WBI expects to complete the project by end-2021 at a cost of about $260 million. It can be expanded to 375-MMcfd if warranted by customer demand.

Novatek signs two Arctic LNG 2 offtake agreements

PAO Novatek wholly owned subsidiary Novatek Gas & Power Asia Pte. Ltd., has signed heads of agreement with Zhejiang Energy Gas Group Co. Ltd. and Glencore PLC for long-term supply of LNG from Novatek’s planned 19.8-million tonne/year (tpy) Arctic 2 LNG plant.
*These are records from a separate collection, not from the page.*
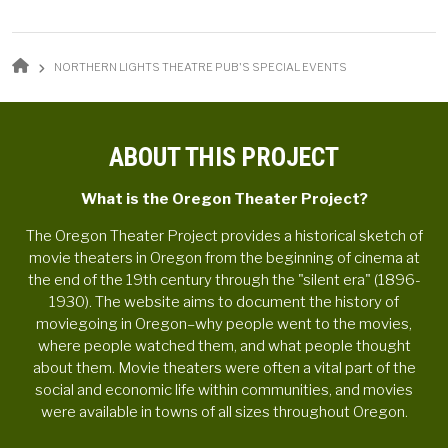
BREADCRUMB
NORTHERN LIGHTS THEATRE PUB'S SPECIAL EVENTS
ABOUT THIS PROJECT
What is the Oregon Theater Project?
The Oregon Theater Project provides a historical sketch of
movie theaters in Oregon from the beginning of cinema at
the end of the 19th century through the "silent era" (1896-
1930). The website aims to document the history of
moviegoing in Oregon–why people went to the movies,
where people watched them, and what people thought
about them. Movie theaters were often a vital part of the
social and economic life within communities, and movies
were available in towns of all sizes throughout Oregon.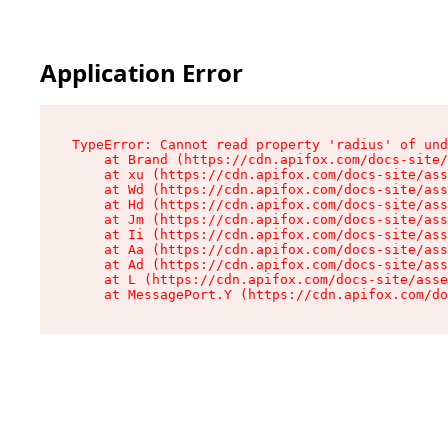
Application Error
TypeError: Cannot read property 'radius' of und
    at Brand (https://cdn.apifox.com/docs-site/
    at xu (https://cdn.apifox.com/docs-site/ass
    at Wd (https://cdn.apifox.com/docs-site/ass
    at Hd (https://cdn.apifox.com/docs-site/ass
    at Jm (https://cdn.apifox.com/docs-site/ass
    at Ii (https://cdn.apifox.com/docs-site/ass
    at Aa (https://cdn.apifox.com/docs-site/ass
    at Ad (https://cdn.apifox.com/docs-site/ass
    at L (https://cdn.apifox.com/docs-site/asse
    at MessagePort.Y (https://cdn.apifox.com/do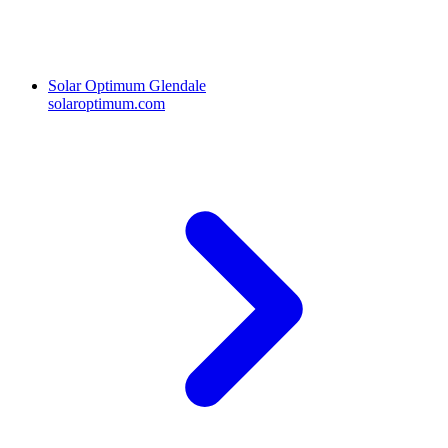
Solar Optimum Glendale
solaroptimum.com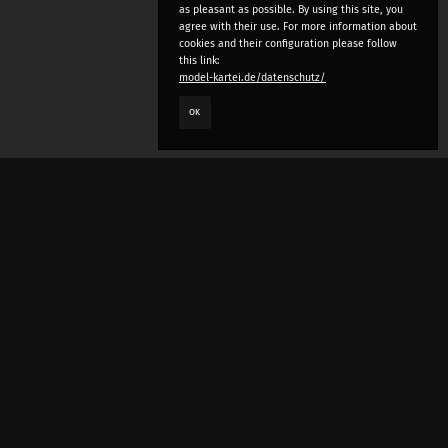
as pleasant as possible. By using this site, you
agree with their use. For more information about
cookies and their configuration please follow
this link:
model-kartei.de/datenschutz/
OK
LANGUAGE
e
deutsch
english
český
русский (beta)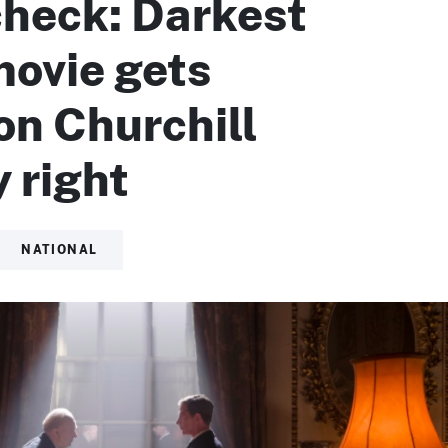
check: Darkest
movie gets
n Churchill
 right
NATIONAL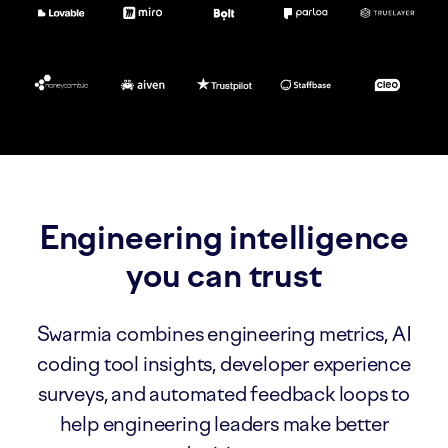
Engineering intelligence
you can trust
Swarmia combines engineering metrics, AI
coding tool insights, developer experience
surveys, and automated feedback loops to
help engineering leaders make better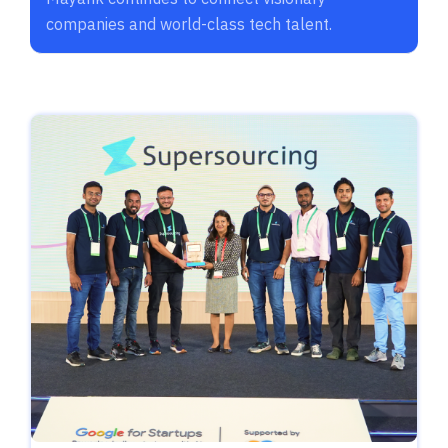
companies and world-class tech talent.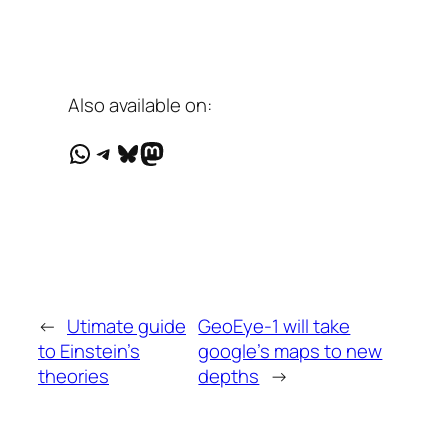
Also available on:
WhatsApp
Telegram
Bluesky
Mastodon
←
Utimate guide
GeoEye-1 will take
to Einstein’s
google’s maps to new
theories
depths
→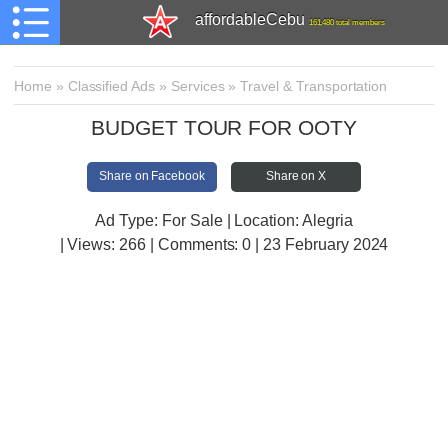
affordableCebu
161,480 total members
Home
»
Classified Ads
»
Services
»
Travel & Transportation
BUDGET TOUR FOR OOTY
Share on Facebook
Share on X
Ad Type: For Sale | Location: Alegria
| Views:
266 | Comments:
0 | 23 February 2024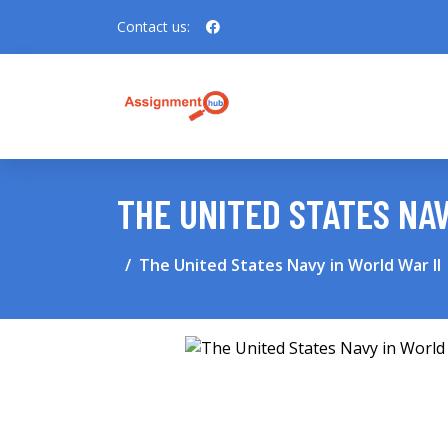
Contact us:
THE UNITED STATES NAV
The United States Navy in World War II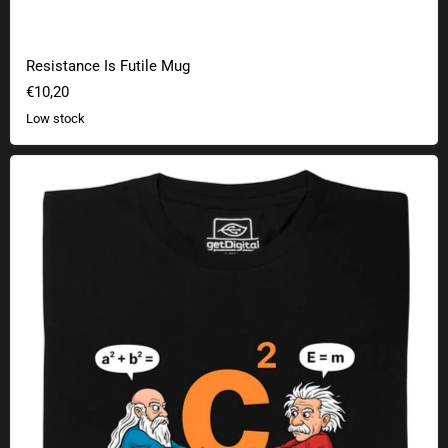
Resistance Is Futile Mug
€10,20
Low stock
Pythagoras vs. Einstein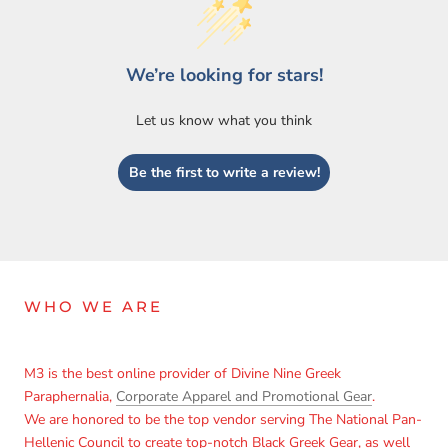
We’re looking for stars!
Let us know what you think
Be the first to write a review!
Login required
Log in to your account to add products to your wishlist
and view your previously saved items.
Login
WHO WE ARE
M3 is the best online provider of Divine Nine Greek
Paraphernalia,
Corporate Apparel and Promotional Gear
.
We are honored to be the top vendor serving The National Pan-
Hellenic Council to create top-notch Black Greek Gear, as well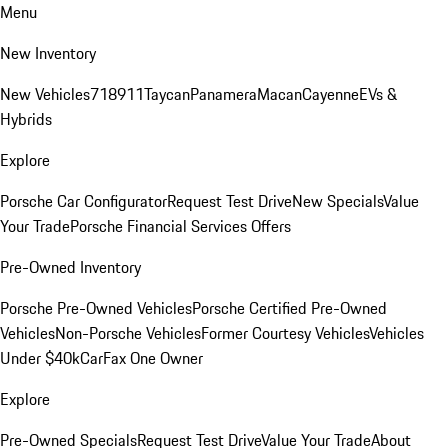
Menu
New Inventory
New Vehicles
718
911
Taycan
Panamera
Macan
Cayenne
EVs &
Hybrids
Explore
Porsche Car Configurator
Request Test Drive
New Specials
Value
Your Trade
Porsche Financial Services Offers
Pre-Owned Inventory
Porsche Pre-Owned Vehicles
Porsche Certified Pre-Owned
Vehicles
Non-Porsche Vehicles
Former Courtesy Vehicles
Vehicles
Under $40k
CarFax One Owner
Explore
Pre-Owned Specials
Request Test Drive
Value Your Trade
About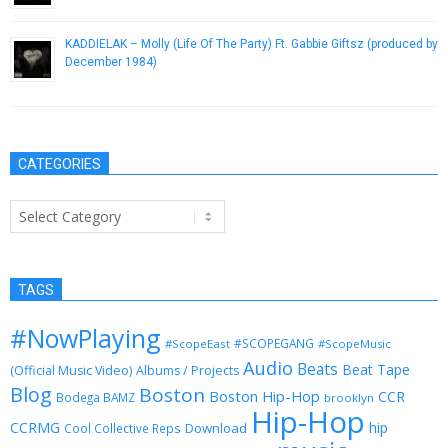
KADDIELAK – Molly (Life Of The Party) Ft. Gabbie Giftsz (produced by
December 1984)
May 24, 2013
CATEGORIES
Categories
TAGS
#NowPlaying
#SCOPEGANG
#ScopeEast
#ScopeMusic
Audio
Beats
Beat Tape
(Official Music Video)
Albums / Projects
Blog
Boston
Boston Hip-Hop
CCR
Bodega BAMZ
brooklyn
Hip-Hop
CCRMG
hip
Download
Cool Collective Reps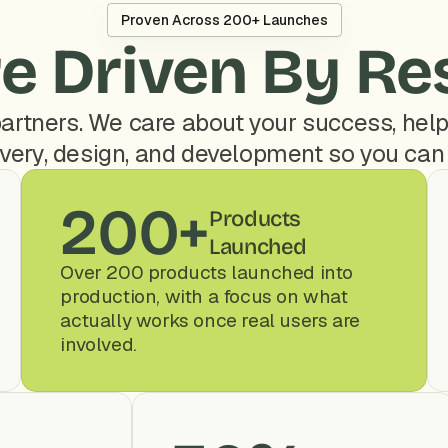
Proven Across 200+ Launches
e Driven By Re
artners. We care about your success, help
very, design, and development so you can
200+
Products 
Launched
Over 200 products launched into 
production, with a focus on what 
actually works once real users are 
involved.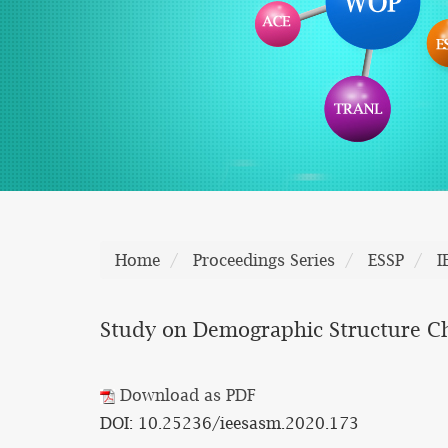
Home
Proceedings Series
ESSP
I
Study on Demographic Structure Ch
Download as PDF
DOI: 10.25236/ieesasm.2020.173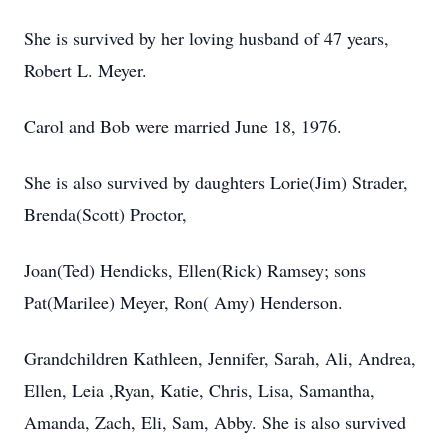
She is survived by her loving husband of 47 years,
Robert L. Meyer.
Carol and Bob were married June 18, 1976.
She is also survived by daughters Lorie(Jim) Strader,
Brenda(Scott) Proctor,
Joan(Ted) Hendicks, Ellen(Rick) Ramsey; sons
Pat(Marilee) Meyer, Ron( Amy) Henderson.
Grandchildren Kathleen, Jennifer, Sarah, Ali, Andrea,
Ellen, Leia ,Ryan, Katie, Chris, Lisa, Samantha,
Amanda, Zach, Eli, Sam, Abby. She is also survived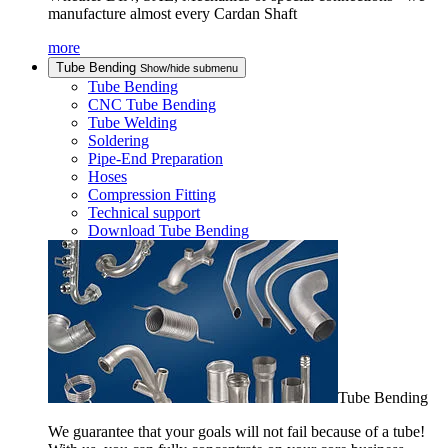
manufacture almost every Cardan Shaft
more
Tube Bending
Show/hide submenu
Tube Bending
CNC Tube Bending
Tube Welding
Soldering
Pipe-End Preparation
Hoses
Compression Fitting
Technical support
Download Tube Bending
Tube Bending
We guarantee that your goals will not fail because of a tube!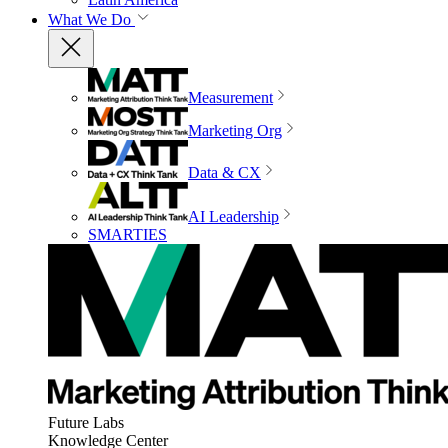
What We Do
Measurement
Marketing Org
Data & CX
AI Leadership
SMARTIES
Future Labs
Knowledge Center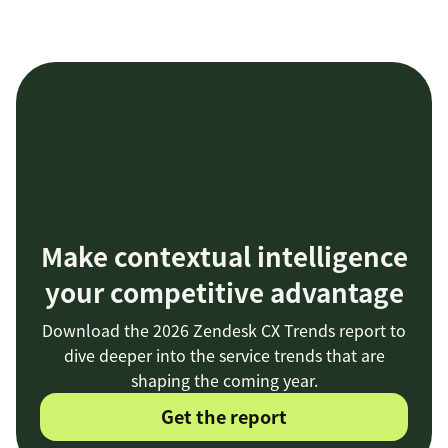
Make contextual intelligence
your competitive advantage
Download the 2026 Zendesk CX Trends report to
dive deeper into the service trends that are
shaping the coming year.
Get the report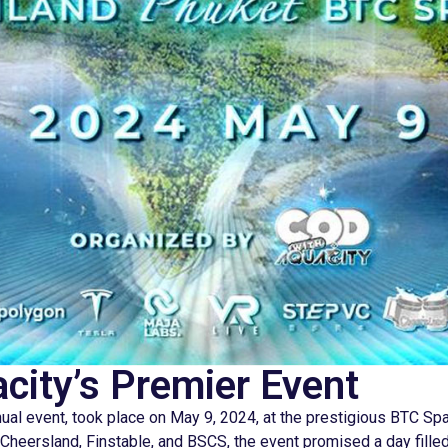
ity’s Premier Event
ual event, took place on May 9, 2024, at the prestigious BTC Sp
heersland, Finstable, and BSCS, the event promised a day filled w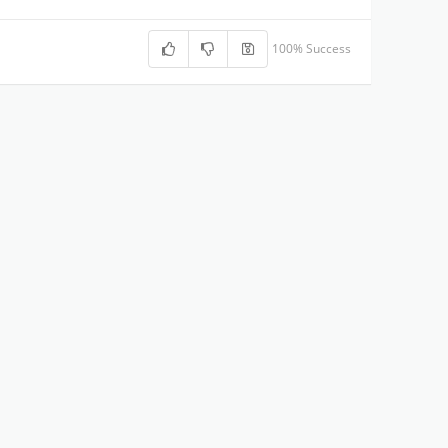
100% Success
The agreement with Zhejiang Energy builds on the MOU signed by the parties in October 2019 and establishes commercial terms for the supply of up to 1 million tpy for 15 years. LNG will be supplied on a delivered ex-ship basis to Zhejiang Energy’s LNG terminals in China.

Novatek’s agreement with Glencore was for long-term supply of more than 0.5 million tpy from Arctic LNG 2. The LNG will be delivered to East Asia via the Northern Sea route.

Arctic LNG 2 will use three 6.6-million tpy liquefaction trains. It will also produce 1.6 million tpy of gas condensate.

At the end of first-quarter 2021, Novatek estimated overall progress for Arctic LNG 2 at 39%, with the first train roughly 63% completed. The full plant is expected to enter service in 2024, with deliveries from Train 1 expected the year before.

Earlier this year the OOO Arctic LNG 2 joint venture completed 20-year sales agreements with each of the project’s participants (OGJ Online, Apr. 28, 2021). The agreements reached by Novatek would come out of its share of the plant’s production. Project participants include: Novatek (60%), TotalEnergies SE (10%), China National Petroleum Corp. (10%), China National Offshore Oil Corp. (10%), and the Japan Arctic LNG consortium of Mitsui & Co. Ltd. and Japan Oil, Gas, and Metals National Corp. (10%).